→ WHAT THE TASK REQUIRES
Once you reach the line with "Figure 1. Major" in the material below, copy each line exactly up to and including the line with "Robotic arm mounted", and skip the pictures.

→ RECORDS PROVIDED
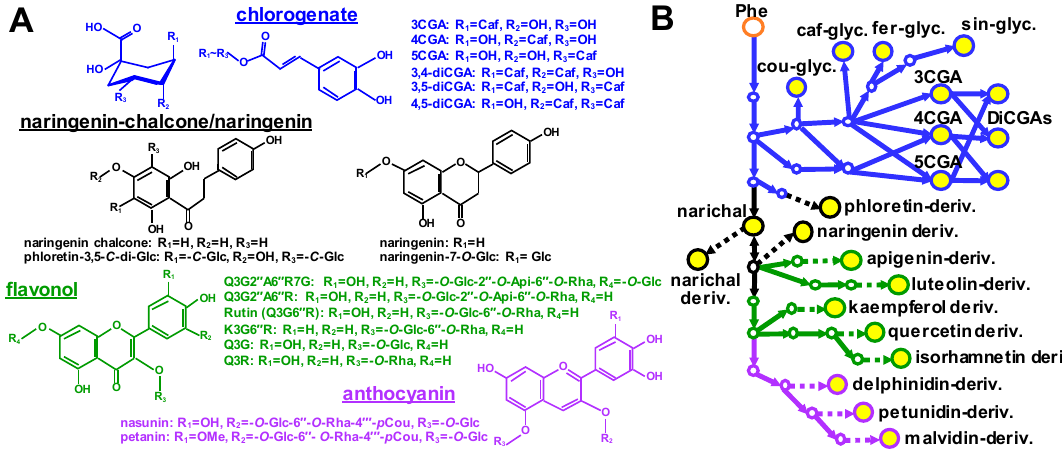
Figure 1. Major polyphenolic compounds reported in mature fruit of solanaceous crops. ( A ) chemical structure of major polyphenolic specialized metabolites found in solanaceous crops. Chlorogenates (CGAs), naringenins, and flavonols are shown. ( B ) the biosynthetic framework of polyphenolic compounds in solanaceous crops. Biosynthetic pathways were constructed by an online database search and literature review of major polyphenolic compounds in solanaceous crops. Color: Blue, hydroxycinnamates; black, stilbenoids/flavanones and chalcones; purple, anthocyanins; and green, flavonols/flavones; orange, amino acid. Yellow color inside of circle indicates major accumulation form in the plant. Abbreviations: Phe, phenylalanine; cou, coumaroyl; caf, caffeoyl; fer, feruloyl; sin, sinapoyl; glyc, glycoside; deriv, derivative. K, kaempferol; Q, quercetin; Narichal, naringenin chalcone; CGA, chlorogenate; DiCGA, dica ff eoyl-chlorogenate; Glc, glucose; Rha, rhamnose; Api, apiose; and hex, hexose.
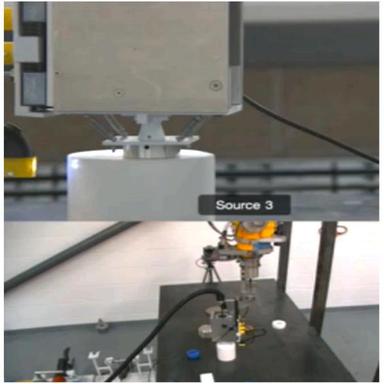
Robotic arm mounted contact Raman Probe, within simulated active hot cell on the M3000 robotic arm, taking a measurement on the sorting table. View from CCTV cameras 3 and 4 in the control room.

---

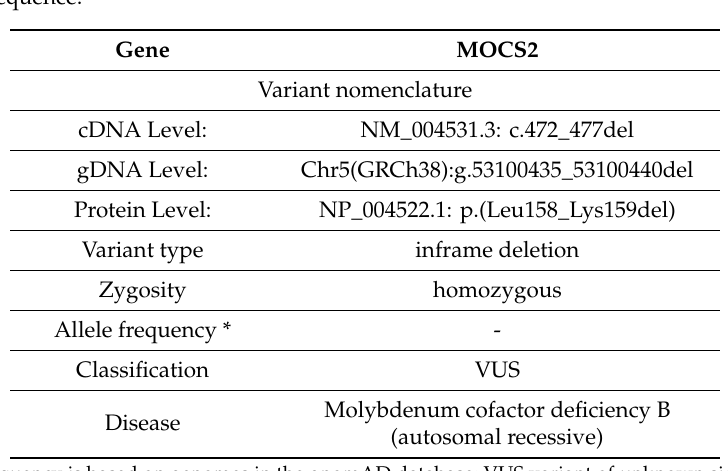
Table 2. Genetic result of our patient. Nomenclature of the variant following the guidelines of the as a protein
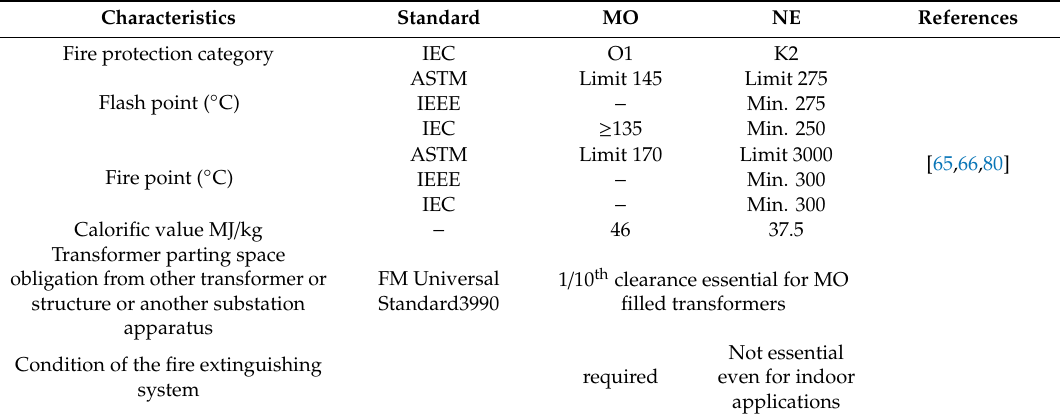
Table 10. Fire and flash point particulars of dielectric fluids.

→ RESULT
Figure 1. Major polyphenolic compounds reported in mature fruit of solanaceous crops. ( A ) chemical structure of major polyphenolic specialized metabolites found in solanaceous crops. Chlorogenates (CGAs), naringenins, and flavonols are shown. ( B ) the biosynthetic framework of polyphenolic compounds in solanaceous crops. Biosynthetic pathways were constructed by an online database search and literature review of major polyphenolic compounds in solanaceous crops. Color: Blue, hydroxycinnamates; black, stilbenoids/flavanones and chalcones; purple, anthocyanins; and green, flavonols/flavones; orange, amino acid. Yellow color inside of circle indicates major accumulation form in the plant. Abbreviations: Phe, phenylalanine; cou, coumaroyl; caf, caffeoyl; fer, feruloyl; sin, sinapoyl; glyc, glycoside; deriv, derivative. K, kaempferol; Q, quercetin; Narichal, naringenin chalcone; CGA, chlorogenate; DiCGA, dica ff eoyl-chlorogenate; Glc, glucose; Rha, rhamnose; Api, apiose; and hex, hexose.
Robotic arm mounted contact Raman Probe, within simulated active hot cell on the M3000 robotic arm, taking a measurement on the sorting table. View from CCTV cameras 3 and 4 in the control room.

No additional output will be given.